Once filming had completed and we were politely yet forcefully asked to leave the studio, I overheard a family discussing the whereabouts of the stage exit and their plans to seemingly ambush Mr. Andrews for an autograph on his exiting the studio complex. I tugged at my father’s jacket and begged for him to let me wait as well and, camera in hand, we found our way towards the stage door and waited patiently with one or two other families for it to open. After around an hour had passed and my father checking his watch with increasing impatience, he finally suggested to me that it was most likely that Mr. Andrews had either left via another exit or we had simply missed him, whatever had happened it didn’t change the fact that we had to catch our bus home before the services stopped.

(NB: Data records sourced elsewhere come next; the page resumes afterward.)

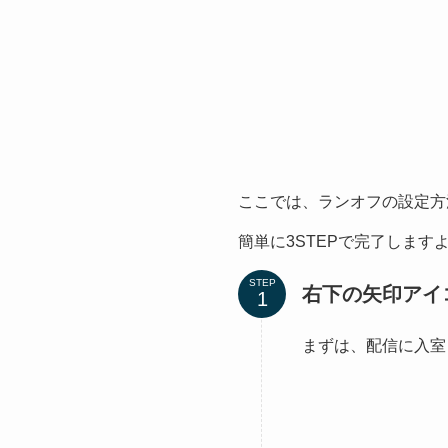
ここでは、ランオフの設定方
簡単に3STEPで完了します
STEP
右下の矢印アイ
まずは、配信に入室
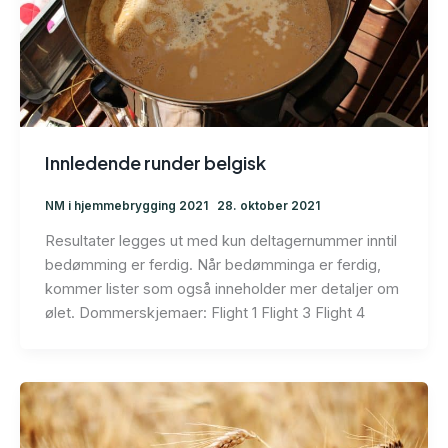
Innledende runder belgisk
NM i hjemmebrygging 2021
28. oktober 2021
Resultater legges ut med kun deltagernummer inntil
bedømming er ferdig. Når bedømminga er ferdig,
kommer lister som også inneholder mer detaljer om
ølet. Dommerskjemaer: Flight 1 Flight 3 Flight 4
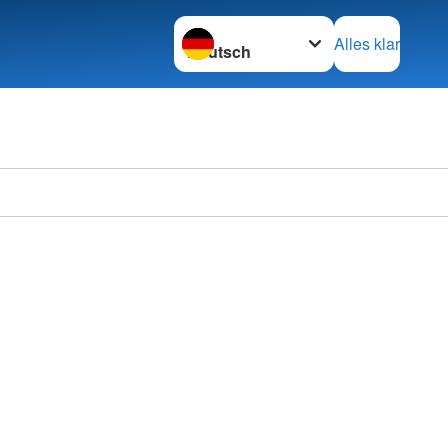
Sprache wechseln zu
Alles klar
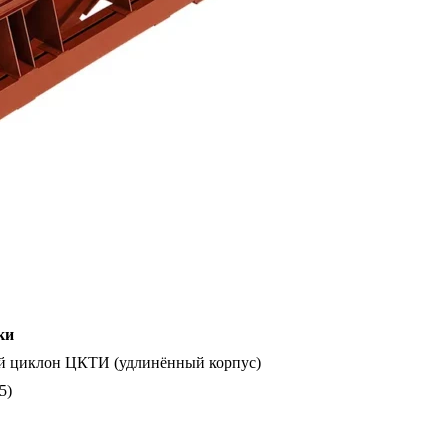
ки
й циклон ЦКТИ (удлинённый корпус)
5)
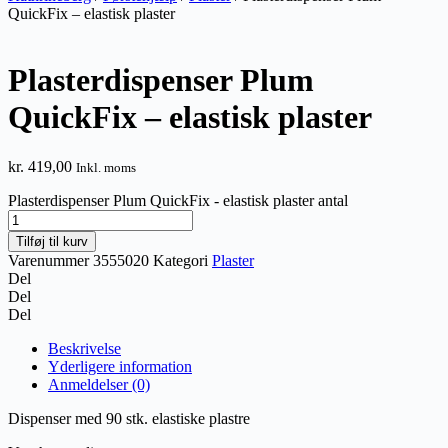
QuickFix – elastisk plaster
Plasterdispenser Plum
QuickFix – elastisk plaster
kr.
419,00
Inkl. moms
Plasterdispenser Plum QuickFix - elastisk plaster antal
Tilføj til kurv
Varenummer
3555020
Kategori
Plaster
Del
Del
Del
Beskrivelse
Yderligere information
Anmeldelser (0)
Dispenser med 90 stk. elastiske plastre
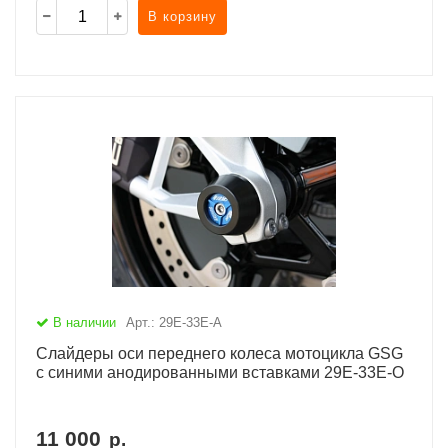
В корзину
В наличии
Арт.: 29E-33E-A
Слайдеры оси переднего колеса мотоцикла GSG
с синими анодированными вставками 29E-33E-O
11 000
р.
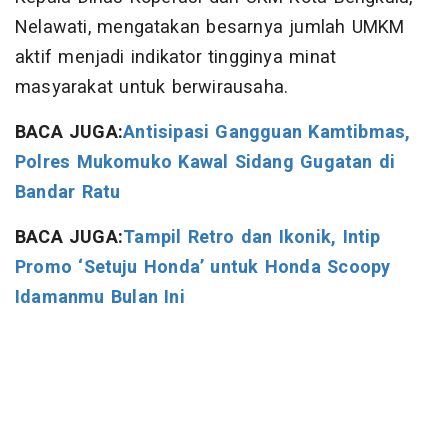
Nelawati, mengatakan besarnya jumlah UMKM
aktif menjadi indikator tingginya minat
masyarakat untuk berwirausaha.
BACA JUGA:
Antisipasi Gangguan Kamtibmas,
Polres Mukomuko Kawal Sidang Gugatan di
Bandar Ratu
BACA JUGA:
Tampil Retro dan Ikonik, Intip
Promo ‘Setuju Honda’ untuk Honda Scoopy
Idamanmu Bulan Ini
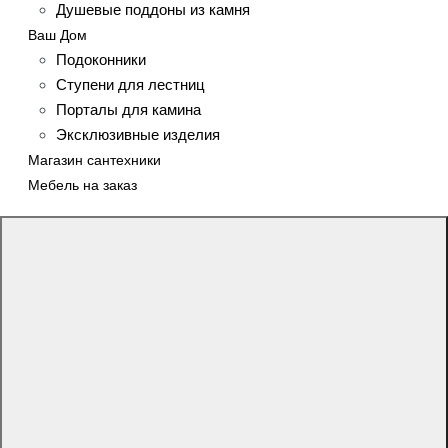
Душевые поддоны из камня
Ваш Дом
Подоконники
Ступени для лестниц
Порталы для камина
Эксклюзивные изделия
Магазин сантехники
Мебель на заказ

Downhearted and tired, I took my father’s hand and walked with him to the bus stop. Presently, the bus arrived and we took our seats for the journey home. After only perhaps a minute or so of travelling, a very large car appeared to be blocking the road ahead. It’s bonnet lay open with a chauffeur tinkering around the steaming engine within. As we stopped to let traffic on the other side of the road pass us by, who should jump on board our bus but Mr. Andrews himself, apparently frustrated at his broken down vehicle and, like us, desperate to get home.

I was fixated in awe at this now all too real character and begged my father to bother him for a photograph. With hindsight I suppose he was tired after performing the show but agreed to my request and even took interest in my camera. He came across as such a pleasant gentleman I quite forgot, and now chose to disregard, any negatively cautious warnings about never meeting one’s heroes and now swore to meet as many as possible. I was sure that not only would they be as charming and gracious as Mr. Andrews now appeared to me but also that my hopes had been met and also exceeded.

He descended from the bus before us and I watched as he faded into the distance while the bus sped us home. I spent the rest of that journey gazing at my camera in satisfied bemusement with my father smiling contentedly at a job well done. Days after that eventful evening, I had been so desperate to see my photograph that I had busied myself in successfully filling the rest of the camera film with random shots of the house, the garden, some children playing outside my house in the street, anything to get it finished. My father had by now framed our tickets for Crackerjack and put them on display in the upstairs hall. Only a week later I had received back my new prints and the picture of Mr. Andrews now took pride of place framed upon my bedroom wall.

This was much better than any Crackerjack ticket or even a pencil. I was happy.